ÖVP-Mitarbeiter ließ Datenträger des Kanzleramts inkognito vernichten
Der betroffene ÖVP-Mitarbeiter hat die Vernichtung des Datenträgers nicht bezahlt und außerdem einen falschen Namen angegeben.
Wien. Die anonyme Vernichtung von Daten aus dem Bundeskanzleramt hat einen ÖVP-Mitarbeiter ins Visier der Polizei gebracht. Der Mann, der unter Sebastian Kurz tätig war, hat nämlich anonyme Unterlagen vernichten lassen. Die „Soko Ibiza“ vermutete daraufhin einen Zusammenhang mit dem Ibiza-Video und holte den Mann von seinem neuen Arbeitsort, der ÖVP-Zentrale, ab, und durchsuchte dessen Wohnung, wie der Kurier berichtet.

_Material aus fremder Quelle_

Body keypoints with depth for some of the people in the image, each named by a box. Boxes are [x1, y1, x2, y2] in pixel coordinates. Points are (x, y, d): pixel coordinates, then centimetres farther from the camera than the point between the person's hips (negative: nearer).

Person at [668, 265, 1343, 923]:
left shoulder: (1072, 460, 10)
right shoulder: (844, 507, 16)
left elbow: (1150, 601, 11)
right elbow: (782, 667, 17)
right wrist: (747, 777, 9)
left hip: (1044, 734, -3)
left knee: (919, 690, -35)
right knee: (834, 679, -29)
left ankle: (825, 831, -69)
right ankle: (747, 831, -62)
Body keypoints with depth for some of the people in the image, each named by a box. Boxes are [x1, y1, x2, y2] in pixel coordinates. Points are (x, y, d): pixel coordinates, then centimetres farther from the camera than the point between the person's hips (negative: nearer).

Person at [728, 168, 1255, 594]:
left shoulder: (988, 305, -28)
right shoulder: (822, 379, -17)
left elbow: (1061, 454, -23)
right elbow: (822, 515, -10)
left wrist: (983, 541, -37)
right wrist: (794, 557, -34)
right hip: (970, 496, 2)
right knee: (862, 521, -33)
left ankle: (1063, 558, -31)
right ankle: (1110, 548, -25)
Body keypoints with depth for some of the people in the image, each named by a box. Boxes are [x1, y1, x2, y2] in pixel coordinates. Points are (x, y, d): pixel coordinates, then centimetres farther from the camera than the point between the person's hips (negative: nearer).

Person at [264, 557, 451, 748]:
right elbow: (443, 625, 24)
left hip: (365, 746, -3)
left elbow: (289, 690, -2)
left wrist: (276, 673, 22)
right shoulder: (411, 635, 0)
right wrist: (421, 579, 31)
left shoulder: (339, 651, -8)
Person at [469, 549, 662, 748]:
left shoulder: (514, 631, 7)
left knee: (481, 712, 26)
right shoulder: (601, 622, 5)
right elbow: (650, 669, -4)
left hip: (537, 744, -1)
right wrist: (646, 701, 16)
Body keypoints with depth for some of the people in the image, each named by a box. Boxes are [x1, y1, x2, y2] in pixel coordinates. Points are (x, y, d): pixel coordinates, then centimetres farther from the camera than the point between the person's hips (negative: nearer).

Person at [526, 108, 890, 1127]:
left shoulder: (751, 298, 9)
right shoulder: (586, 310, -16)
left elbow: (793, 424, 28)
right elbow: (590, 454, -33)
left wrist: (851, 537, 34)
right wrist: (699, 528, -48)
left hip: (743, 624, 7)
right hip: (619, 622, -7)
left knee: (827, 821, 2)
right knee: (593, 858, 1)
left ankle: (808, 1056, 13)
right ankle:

Nicht bezahlt, falschen Namen angegeben
Die Exekutive, die im Auftrag der Grazer Korruptionsstaatsanwaltschaft agiert, ist wegen einer Betrugsanzeige auf die Geschichte aufmerksam geworden. Die Anzeige brachte die Firma Reisswolf ein. Der ÖVP-Mitarbeiter hat die Vernichtung des Datenträgers nämlich nicht bezahlt und einen falschen Namen angegeben. Über die angegebene Telefonnummer ermittelte die Polizei schließlich seine Identität und fragte wegen des Verdachts der Unterschlagung von Beweismitteln nach.
Als Motiv gab der Mann an, er habe gefürchtet, dass Informationen aus dem Kanzleramt für den Wahlkampf abgesaugt werden, wenn der Misstrauensantrag gegen den damaligen Regierungschef Kurz erfolgreich wäre.
„Völlig üblicher Standardvorgang“
Konkret ging es um die Festplatte eines Druckers, auf der alle Drucke von Dokumenten gespeichert werden. Der Mitarbeiter fuhr mit der Festplatte zur Firma Reisswolf, stellte sich dort mit falschem Namen vor und beobachtete die Vernichtung des Datenträgers. Auf Anfrage der APA am Samstagfrüh hieß es dazu aus der ÖVP, es sei ein völlig üblicher Standardvorgang, dass persönliche Arbeitsunterlagen oder Daten, die nicht Bestandteile von Akten sind, bei einem Ressortwechsel bzw. Büroauszug von Mitarbeitern aussortiert, gelöscht oder geschreddert werden.
„Auch bei der Übergabe von Christian Kern an Sebastian Kurz im Dezember 2017 wurden leere Büroräumlichkeiten und keine Datenträger oder Unterlagen aus der Ära Kern vorgefunden.“ Die Schredderung des Datenträgers durch den Mitarbeiter sei auch nach Rücksprache mit den zuständigen Stellen des Bundeskanzleramtes erfolgt.
SPÖ sieht „zahllose Fragen“ aufgeworfen
Dass der betroffene Mitarbeiter möglicherweise nicht rechtskonform gehandelt habe, sei absolut nicht seine Absicht gewesen. Es tue ihm leid und er sei gegenüber der Justiz voll kooperativ und habe den enstandenen Schaden bereits gutgemacht. Er habe bei der Einvernahme außerdem bereits eine Reihe von Verdächtigungen entkräften können.
Für die Volkspartei steht fest, dass es keinen Zusammenhang mit der Ibiza-Affäre geben könne. Denn es habe sich um einen Druckerspeicher gehandelt, bei dem Kopien und Ausdrucke von Mitarbeitern aus Kopiergeräten gespeichert worden seien. Weitere externe Daten oder Videos habe man dort nicht speichern können: „Logischerweise besteht daher auch kein Zusammenhang zum Ibiza-Video.“ SPÖ-Bundesgeschäftsführer Thomas Drozda sieht dagegen „zahllose Fragen“ aufgeworfen. Dass der Mitarbeiter nicht einmal eine Woche nach Veröffentlichung des Ibiza-Skandalvideos unter falschem Namen sensible Daten vernichten habe lassen und jetzt mit einem Job in der ÖVP-Zentrale versorgt sei, spreche Bände.